A focused display of Victorian wood-engravings in the Royal Academy Print Room, featuring Pre-Raphaelite artists including Dante Gabriel Rossetti, John Everett Millais and William Holman Hunt.
The Pre-Raphaelites are admired for the groundbreaking combination of vibrant colour, naturalism and emotional charge contained in their paintings. What is far less known is that early in their careers they were accomplished book illustrators.

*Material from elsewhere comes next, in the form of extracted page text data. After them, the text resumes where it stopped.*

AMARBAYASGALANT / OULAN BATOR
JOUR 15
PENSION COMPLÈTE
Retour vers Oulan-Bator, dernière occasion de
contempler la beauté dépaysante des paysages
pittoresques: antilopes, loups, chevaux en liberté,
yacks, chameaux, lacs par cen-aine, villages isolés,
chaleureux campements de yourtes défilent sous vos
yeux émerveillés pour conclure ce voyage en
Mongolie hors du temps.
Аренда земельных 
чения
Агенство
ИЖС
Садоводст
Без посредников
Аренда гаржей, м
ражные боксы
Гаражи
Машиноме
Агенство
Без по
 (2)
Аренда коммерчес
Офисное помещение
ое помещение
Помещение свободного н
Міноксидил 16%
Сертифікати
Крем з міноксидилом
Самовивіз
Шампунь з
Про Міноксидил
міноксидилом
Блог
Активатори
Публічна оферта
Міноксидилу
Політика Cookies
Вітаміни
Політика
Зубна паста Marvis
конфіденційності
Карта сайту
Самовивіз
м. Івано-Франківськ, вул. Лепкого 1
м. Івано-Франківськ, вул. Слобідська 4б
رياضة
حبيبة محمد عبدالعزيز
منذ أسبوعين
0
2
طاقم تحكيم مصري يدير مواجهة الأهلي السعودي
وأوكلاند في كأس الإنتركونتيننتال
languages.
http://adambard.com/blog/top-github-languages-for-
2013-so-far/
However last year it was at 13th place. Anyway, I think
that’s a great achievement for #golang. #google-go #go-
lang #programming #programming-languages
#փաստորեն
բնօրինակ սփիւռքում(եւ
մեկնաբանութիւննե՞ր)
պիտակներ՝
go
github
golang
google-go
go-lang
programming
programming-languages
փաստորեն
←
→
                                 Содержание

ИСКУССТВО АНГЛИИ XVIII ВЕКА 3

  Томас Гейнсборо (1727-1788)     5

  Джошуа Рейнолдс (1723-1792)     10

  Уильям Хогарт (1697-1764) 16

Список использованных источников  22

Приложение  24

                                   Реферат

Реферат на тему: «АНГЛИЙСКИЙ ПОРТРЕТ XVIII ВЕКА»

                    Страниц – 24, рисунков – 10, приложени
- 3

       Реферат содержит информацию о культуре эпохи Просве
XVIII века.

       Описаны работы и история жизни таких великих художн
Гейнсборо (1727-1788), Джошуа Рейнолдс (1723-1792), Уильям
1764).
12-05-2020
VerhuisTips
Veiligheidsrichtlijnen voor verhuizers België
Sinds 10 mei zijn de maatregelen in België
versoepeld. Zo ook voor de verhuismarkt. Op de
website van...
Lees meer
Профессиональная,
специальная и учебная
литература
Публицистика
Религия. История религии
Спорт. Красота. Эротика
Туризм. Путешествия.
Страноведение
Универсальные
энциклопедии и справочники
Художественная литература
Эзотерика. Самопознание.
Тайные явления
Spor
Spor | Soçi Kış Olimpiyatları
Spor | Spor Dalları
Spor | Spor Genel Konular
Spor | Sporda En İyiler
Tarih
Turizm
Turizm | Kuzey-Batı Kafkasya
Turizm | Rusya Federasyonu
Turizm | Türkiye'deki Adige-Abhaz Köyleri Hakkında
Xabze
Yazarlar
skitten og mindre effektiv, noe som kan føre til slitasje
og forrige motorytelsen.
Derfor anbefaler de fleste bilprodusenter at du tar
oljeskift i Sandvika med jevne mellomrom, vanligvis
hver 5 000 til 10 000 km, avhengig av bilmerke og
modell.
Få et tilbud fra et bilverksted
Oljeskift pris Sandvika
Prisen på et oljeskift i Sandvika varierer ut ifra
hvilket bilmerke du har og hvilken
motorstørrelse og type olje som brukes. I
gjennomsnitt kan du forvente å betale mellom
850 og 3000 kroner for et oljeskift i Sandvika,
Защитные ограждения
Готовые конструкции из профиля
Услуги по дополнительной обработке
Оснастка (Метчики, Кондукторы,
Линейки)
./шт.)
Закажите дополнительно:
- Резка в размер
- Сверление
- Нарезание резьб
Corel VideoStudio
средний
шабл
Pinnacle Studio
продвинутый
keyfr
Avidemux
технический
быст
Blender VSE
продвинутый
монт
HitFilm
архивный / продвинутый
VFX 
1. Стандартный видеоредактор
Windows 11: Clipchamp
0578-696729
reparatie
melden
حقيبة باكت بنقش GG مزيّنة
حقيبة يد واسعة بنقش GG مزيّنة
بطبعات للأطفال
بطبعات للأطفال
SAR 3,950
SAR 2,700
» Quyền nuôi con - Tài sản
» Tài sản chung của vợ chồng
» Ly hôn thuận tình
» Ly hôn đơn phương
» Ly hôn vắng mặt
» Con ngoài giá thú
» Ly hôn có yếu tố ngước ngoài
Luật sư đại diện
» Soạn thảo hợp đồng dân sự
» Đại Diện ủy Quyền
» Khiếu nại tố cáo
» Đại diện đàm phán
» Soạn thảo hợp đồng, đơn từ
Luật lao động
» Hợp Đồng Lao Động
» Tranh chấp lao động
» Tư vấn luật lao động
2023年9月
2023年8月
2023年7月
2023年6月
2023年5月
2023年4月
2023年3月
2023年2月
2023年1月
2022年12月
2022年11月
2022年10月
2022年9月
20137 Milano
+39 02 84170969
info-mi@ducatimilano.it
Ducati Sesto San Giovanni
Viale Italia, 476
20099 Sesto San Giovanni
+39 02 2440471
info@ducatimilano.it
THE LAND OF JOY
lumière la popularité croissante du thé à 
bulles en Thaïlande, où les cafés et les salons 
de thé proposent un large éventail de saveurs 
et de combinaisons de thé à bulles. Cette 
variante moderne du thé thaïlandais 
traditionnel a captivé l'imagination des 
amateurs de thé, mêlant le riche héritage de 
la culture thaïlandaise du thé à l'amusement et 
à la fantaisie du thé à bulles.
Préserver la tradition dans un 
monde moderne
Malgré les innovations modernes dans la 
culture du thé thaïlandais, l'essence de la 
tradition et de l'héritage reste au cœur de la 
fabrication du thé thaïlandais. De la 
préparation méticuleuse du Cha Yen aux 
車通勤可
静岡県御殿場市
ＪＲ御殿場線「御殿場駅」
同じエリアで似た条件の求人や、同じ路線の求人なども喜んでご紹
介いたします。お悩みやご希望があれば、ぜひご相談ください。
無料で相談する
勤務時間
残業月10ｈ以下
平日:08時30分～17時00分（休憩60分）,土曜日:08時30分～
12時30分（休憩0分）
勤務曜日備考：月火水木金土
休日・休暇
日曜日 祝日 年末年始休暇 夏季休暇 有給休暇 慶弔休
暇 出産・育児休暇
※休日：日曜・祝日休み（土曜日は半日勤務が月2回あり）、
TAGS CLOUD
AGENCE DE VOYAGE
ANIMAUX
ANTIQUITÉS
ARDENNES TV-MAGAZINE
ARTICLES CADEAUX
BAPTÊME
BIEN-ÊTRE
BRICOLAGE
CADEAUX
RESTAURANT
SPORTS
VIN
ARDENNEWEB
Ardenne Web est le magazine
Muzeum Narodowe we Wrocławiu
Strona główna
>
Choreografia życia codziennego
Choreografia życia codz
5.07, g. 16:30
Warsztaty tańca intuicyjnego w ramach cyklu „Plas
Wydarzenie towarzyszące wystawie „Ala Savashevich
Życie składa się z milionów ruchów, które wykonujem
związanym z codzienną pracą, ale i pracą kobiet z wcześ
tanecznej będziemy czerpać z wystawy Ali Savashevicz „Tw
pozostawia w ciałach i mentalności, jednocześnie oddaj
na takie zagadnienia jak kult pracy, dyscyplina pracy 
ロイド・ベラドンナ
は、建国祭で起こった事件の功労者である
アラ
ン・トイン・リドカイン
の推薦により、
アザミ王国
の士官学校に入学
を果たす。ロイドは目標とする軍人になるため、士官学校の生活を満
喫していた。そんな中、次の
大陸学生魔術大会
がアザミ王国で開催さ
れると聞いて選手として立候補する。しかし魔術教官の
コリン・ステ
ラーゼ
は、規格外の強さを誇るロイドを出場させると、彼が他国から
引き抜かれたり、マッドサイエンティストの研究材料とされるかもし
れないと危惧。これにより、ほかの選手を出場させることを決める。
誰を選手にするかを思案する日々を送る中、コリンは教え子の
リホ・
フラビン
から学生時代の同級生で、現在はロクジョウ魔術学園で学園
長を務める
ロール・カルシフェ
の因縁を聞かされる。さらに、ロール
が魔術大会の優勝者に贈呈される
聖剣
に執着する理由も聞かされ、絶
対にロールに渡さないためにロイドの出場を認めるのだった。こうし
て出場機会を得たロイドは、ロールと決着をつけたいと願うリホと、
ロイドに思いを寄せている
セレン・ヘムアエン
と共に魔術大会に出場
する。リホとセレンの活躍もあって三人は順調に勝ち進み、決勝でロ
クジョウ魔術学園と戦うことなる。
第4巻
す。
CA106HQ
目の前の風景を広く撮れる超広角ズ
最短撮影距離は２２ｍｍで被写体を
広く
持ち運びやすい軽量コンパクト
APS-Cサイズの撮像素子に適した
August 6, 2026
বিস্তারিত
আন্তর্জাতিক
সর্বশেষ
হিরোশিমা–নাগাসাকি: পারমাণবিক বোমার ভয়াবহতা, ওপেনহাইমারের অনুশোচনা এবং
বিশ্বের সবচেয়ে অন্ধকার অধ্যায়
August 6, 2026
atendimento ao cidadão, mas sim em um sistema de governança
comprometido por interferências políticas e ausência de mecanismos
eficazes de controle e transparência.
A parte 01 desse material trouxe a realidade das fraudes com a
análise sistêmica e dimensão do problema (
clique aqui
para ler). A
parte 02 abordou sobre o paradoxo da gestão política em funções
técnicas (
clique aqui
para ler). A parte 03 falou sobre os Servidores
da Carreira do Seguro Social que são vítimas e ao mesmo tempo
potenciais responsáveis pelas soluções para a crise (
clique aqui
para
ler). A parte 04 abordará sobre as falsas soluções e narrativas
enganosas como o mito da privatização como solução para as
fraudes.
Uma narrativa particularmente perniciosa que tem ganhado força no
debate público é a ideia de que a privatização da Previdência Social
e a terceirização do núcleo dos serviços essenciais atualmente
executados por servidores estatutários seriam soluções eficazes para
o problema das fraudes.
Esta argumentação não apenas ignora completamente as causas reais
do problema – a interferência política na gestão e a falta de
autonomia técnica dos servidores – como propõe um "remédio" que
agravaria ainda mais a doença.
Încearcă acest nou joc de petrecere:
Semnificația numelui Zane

They captured and interpreted the rich visual imagery of poetry by Alfred, Lord Tennyson in black-and-white wood-engraving and produced works of astounding, sometimes shocking, originality. Moxon’s Tennyson volume published in 1857 showcased their new approach to illustration and favourite subjects such as the Lady of Shalott, St. Cecilia and Mariana enthralled and baffled the public, including Tennyson himself. The burgeoning Victorian magazine industry provided a lucrative market for this work. Graphic works by Pre-Raphaelite artists and their acolytes Sir Edward Burne-Jones ARA and Simeon Solomon, engraved by expert Fleet Street craftsmen, appeared regularly in religious journals Good Words, Once a Week and Leisure Hour during the 1860s.
The Royal Academy holds a collection of these works in print and book form. We are delighted to show a small selection in the Library Print Room, giving further insight into the literary and emotional sources of Pre-Raphaelite creativity. The display will also contain examples of related mid-Victorian illustration by Frederick Sandys, Lord Leighton PRA and Sir Edward Poynter PRA.
Tuesday – Friday
10am – 1pm and 2 – 5pm
Complimentary entry with a valid Royal Academy exhibition ticket or £3 General Admission ticket. Friends of the RA and under 16s go free.